- Release poster
- Genre: Horror; Thriller; ;
- Written by: Deepthi Govindarajan; Milind Rau; Deeraj Vaidy; ;
- Directed by: Milind Rau
- Starring: Arya; Divya Pillai; Baby Aazhiya; ;
- Music by: Girishh Gopalakrishnan
- Country of origin: India
- Original language: Tamil
- No. of seasons: 1
- No. of episodes: 6

Production
- Producer: B. S. Radhakrishnan
- Cinematography: Sivakumar Vijayan
- Editor: Lawrence Kishore
- Running time: 30-35 minutes
- Production company: Studio Shakthi Productions

Original release
- Network: Amazon Prime Video
- Release: 24 November 2023

= The Village (2023 TV series) =

The Village is an Indian Tamil-language horror thriller television series created and directed by Milind Rau, for Amazon Prime Video. It was produced by B. S. Radhakrishnan, under Studio Shakthi Productions.

The story was initially based on Asvin Srivatsangam and Shamik Dasgupta's graphic horror novel of the same name, initially published by Yali Dream Creations. The principal characters of the series include Arya, Divya Pillai, Baby Aazhiya, Aadukalam Naren, George Maryan, Vettai Muthukumar, John Kokken, and Pooja Ramachandran.

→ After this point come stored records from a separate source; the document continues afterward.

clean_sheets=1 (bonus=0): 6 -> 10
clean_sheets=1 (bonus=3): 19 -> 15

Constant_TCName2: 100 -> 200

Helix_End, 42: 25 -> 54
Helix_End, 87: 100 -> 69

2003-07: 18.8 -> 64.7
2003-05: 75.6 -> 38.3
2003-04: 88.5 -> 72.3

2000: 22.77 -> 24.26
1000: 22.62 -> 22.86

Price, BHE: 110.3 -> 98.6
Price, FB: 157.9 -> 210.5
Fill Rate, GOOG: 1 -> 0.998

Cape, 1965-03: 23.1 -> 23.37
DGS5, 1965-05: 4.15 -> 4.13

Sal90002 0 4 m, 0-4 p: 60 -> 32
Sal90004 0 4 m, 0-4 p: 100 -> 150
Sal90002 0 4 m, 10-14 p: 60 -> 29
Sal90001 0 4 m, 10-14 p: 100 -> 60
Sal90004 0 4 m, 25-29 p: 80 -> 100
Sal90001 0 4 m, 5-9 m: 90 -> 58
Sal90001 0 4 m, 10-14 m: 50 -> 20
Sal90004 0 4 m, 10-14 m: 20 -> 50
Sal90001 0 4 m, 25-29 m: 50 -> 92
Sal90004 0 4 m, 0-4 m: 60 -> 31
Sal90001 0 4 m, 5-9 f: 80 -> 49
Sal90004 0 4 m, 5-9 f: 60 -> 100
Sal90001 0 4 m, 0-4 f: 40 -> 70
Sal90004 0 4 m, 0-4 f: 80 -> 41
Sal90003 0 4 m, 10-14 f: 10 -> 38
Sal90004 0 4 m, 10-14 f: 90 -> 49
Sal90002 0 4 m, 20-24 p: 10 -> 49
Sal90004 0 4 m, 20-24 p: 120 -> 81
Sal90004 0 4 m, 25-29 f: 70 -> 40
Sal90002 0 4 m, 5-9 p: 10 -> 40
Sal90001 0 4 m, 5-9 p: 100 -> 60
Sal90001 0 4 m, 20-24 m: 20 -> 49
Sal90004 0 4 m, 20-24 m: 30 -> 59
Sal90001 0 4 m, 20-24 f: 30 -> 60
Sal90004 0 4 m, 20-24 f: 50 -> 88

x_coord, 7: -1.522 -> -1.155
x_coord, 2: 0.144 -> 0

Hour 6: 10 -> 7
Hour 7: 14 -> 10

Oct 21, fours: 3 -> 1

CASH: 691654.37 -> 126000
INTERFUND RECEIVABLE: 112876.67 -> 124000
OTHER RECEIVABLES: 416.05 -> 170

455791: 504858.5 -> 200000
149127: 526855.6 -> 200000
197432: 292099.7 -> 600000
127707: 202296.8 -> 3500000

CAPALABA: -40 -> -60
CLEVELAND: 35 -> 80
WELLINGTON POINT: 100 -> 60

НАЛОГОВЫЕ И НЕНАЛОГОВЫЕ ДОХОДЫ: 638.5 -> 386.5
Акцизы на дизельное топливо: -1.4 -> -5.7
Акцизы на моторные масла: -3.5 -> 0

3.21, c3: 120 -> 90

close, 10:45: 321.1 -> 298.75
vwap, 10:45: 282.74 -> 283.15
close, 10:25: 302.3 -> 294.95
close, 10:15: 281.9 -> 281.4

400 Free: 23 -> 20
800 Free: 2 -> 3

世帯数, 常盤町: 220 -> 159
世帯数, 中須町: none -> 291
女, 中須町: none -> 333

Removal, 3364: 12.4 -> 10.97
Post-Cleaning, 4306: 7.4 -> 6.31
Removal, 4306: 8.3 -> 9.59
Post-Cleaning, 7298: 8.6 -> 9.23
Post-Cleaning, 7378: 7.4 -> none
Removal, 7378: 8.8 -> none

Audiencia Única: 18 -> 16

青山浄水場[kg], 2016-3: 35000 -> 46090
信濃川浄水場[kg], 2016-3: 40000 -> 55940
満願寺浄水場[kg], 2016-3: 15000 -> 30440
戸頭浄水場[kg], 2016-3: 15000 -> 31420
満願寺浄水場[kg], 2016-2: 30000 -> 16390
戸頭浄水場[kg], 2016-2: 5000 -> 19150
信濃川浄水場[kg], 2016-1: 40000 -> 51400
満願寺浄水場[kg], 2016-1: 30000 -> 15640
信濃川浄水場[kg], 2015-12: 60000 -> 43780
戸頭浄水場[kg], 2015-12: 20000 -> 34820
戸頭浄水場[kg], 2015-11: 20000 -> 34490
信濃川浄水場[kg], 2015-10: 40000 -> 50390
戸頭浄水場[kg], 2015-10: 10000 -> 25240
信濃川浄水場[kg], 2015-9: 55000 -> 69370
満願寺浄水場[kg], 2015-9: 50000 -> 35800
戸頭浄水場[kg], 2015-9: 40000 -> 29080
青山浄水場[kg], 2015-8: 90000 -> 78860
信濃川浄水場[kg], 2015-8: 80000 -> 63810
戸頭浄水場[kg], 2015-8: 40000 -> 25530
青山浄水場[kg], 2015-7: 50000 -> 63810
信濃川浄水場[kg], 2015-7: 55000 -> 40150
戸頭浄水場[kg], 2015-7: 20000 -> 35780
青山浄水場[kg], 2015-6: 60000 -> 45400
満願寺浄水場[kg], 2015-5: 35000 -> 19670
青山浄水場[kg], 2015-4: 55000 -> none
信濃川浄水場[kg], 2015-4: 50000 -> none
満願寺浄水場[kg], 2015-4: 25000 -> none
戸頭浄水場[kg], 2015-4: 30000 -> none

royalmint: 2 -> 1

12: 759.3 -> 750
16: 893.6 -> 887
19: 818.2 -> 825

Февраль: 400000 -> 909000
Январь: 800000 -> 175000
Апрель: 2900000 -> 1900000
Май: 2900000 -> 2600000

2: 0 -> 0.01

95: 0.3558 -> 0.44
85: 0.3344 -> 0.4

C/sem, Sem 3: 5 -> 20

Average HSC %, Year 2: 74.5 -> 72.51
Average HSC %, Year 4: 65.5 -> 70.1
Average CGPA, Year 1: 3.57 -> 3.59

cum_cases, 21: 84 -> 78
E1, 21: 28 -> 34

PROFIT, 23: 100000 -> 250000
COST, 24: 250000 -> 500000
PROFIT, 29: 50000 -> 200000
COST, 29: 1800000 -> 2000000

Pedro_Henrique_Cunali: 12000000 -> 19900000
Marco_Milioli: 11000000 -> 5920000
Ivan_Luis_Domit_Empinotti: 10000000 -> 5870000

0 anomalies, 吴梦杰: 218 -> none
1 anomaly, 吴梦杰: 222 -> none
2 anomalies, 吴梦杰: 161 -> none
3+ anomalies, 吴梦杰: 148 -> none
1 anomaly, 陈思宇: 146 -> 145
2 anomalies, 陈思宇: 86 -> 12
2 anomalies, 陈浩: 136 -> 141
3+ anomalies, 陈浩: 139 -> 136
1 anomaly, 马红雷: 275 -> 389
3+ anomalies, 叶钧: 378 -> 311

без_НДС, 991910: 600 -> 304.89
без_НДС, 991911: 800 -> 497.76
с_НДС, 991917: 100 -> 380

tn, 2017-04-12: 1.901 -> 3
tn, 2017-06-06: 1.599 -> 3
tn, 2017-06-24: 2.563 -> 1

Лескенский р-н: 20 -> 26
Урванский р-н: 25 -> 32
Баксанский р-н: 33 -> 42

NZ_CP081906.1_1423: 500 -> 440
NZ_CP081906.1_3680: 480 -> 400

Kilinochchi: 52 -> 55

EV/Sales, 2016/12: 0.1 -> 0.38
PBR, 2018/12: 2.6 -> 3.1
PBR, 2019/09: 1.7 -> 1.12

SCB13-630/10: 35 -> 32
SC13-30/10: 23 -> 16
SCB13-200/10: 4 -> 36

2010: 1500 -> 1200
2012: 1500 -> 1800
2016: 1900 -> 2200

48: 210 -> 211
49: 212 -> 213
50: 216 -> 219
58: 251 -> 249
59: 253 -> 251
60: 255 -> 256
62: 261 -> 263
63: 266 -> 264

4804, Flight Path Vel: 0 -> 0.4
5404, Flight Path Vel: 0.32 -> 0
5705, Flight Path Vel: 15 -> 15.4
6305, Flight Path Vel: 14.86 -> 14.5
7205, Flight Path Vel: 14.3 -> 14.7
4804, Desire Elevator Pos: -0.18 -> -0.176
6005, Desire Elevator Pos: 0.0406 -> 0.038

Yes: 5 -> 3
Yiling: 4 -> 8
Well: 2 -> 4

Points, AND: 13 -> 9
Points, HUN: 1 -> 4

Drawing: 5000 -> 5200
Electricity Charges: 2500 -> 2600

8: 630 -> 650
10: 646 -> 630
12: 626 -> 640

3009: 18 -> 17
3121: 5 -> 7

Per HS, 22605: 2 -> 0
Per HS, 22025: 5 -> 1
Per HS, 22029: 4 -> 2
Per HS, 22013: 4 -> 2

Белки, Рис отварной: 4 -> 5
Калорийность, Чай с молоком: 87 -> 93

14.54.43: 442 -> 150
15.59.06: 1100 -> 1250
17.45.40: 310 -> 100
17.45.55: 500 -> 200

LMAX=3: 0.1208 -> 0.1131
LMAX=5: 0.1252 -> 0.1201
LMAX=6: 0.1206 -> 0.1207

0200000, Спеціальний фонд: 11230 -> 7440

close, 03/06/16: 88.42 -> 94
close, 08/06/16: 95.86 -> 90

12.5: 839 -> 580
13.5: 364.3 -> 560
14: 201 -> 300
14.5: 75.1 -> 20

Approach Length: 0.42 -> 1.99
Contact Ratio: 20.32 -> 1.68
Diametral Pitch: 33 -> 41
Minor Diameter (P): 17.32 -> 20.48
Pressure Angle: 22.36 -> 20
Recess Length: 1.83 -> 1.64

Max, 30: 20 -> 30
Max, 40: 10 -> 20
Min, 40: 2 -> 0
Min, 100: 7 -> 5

It premiered on 24 November 2023 and consisted of six episodes.

== Production ==
=== Development ===
The series was announced by Amazon Prime Video on 28 April 2022. Actor Arya will next be seen in a Horror series titled The Village, which is based on Asvin Srivatsangam and Shamik Dasgupta's graphic horror novel of the same name.

The series is produced by BS Radhakrishnan under the Studio Shakthi Productions. Milind Rau of Netrikann (2021) fame, has directed and written the series.

=== Casting ===
Actor Arya plays the young doctor Gautham Subramanian. This is his debut role in a limited series. Divya Pillai was cast as Gautham's wife Neha, Baby Aazhiya was cast as Neha and Gautham's daughter Maya.

==Release==
===Streaming===
It was announced on 17 November 2023 that the series will be released on 24 November 2023 in Tamil, Telugu, Malayalam, Kannada and Hindi, languages on Amazon Prime Video.